RoutineTaskActivationPolicyTest.kt covers 5 scenarios but is missing important edge cases for time-based gating:

• Zero notification lead: notificationMinutesBefore = 0 — should activate exactly at start time
• Null start time for routine: startTimeMillis = null — should return false
• DST spring-forward (23-hour day): startOfNextDayMillis calculation could be off by 1 hour
• DST fall-back (25-hour day): Could allow an extra hour of activation
• Midnight boundary: Exactly at startOfNextDayMillis — code uses strict less-than which is correct, but untested
• Very large notification lead (480+ minutes): Could make activation start earlier than intended

All tests use America/New_York timezone. Adding DST transition tests would improve regression protection.

NotificationHelper.showNotification() (lines 227–234) continues to use an empty catch block for SecurityException:

Re-check v3 assessment: This finding was originally classified as F19 (Low) in Re-check v2. After review, the empty catch is intentional by design: on API 33+, the notification permission can legitimately be denied by the user, and this is a graceful degradation path. The comment documents the intent. However, adding a Log.w() call would improve debuggability by distinguishing expected permission-denied scenarios from unexpected SecurityException causes (e.g., broadcast permission changes).

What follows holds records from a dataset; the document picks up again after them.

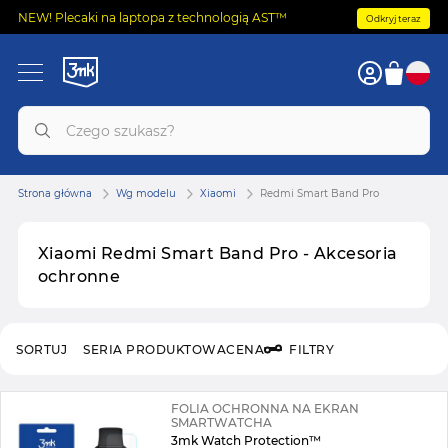
NEW! Plecaki na laptopa z technologią AST™
Odkryj teraz
Strona główna
Wg modelu
Xiaomi
Redmi Smart Band Pro
Xiaomi Redmi Smart Band Pro - Akcesoria
ochronne
SORTUJ
SERIA PRODUKTOWA
CENA
FILTRY
FOLIA OCHRONNA NA EKRAN
SMARTWATCHA
3mk Watch Protection™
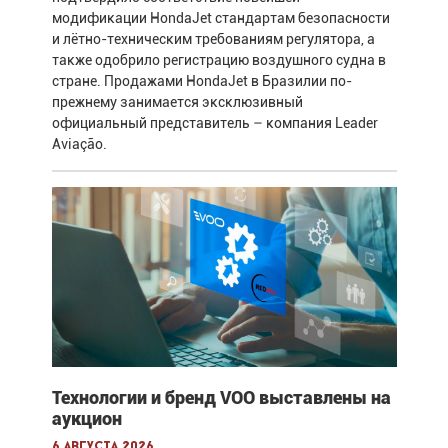
модификации HondaJet стандартам безопасности
и лётно-техническим требованиям регулятора, а
также одобрило регистрацию воздушного судна в
стране. Продажами HondaJet в Бразилии по-
прежнему занимается эксклюзивный
официальный представитель – компания Leader
Aviação.
Технологии и бренд VOO выставлены на
аукцион
6 августа 2026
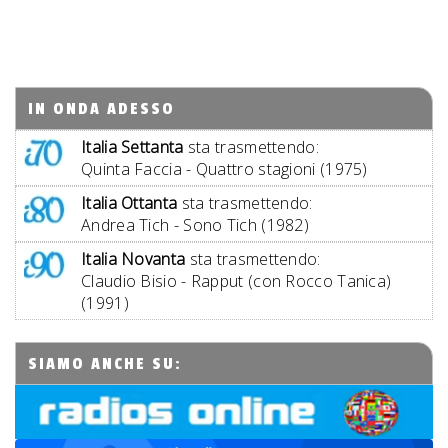
IN ONDA ADESSO
Italia Settanta
sta trasmettendo:
Quinta Faccia - Quattro stagioni (1975)
Italia Ottanta
sta trasmettendo:
Andrea Tich - Sono Tich (1982)
Italia Novanta
sta trasmettendo:
Claudio Bisio - Rapput (con Rocco Tanica)
(1991)
SIAMO ANCHE SU:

Downgraded to Informational from the original Low classification in Re-check v2, as the pattern is intentional and commented. The recommendation from F13 remains: add Log.w("DailyCue", "Notification permission denied", e) for consistency with the rest of the codebase.

HistoryRetentionCleanup.kt (lines 28, 32) and RoutineScheduleReconciler.kt (line 37) both use ZoneId.systemDefault() for date arithmetic:

If the user changes their device timezone between runs, date boundaries shift. Events within the retention window in the old timezone could fall outside in the new timezone (or vice versa), causing either premature deletion or extended retention. For the reconciler, the scheduling horizon could shift by a day windowing events in or out unexpectedly.

Risk assessment: Device timezone changes are rare and the impact is bounded (at most a few hours of events affected). Events are stored as UTC epoch millis internally, so only the date boundary calculations are timezone-sensitive. This is a minor design fragility, not a security vulnerability.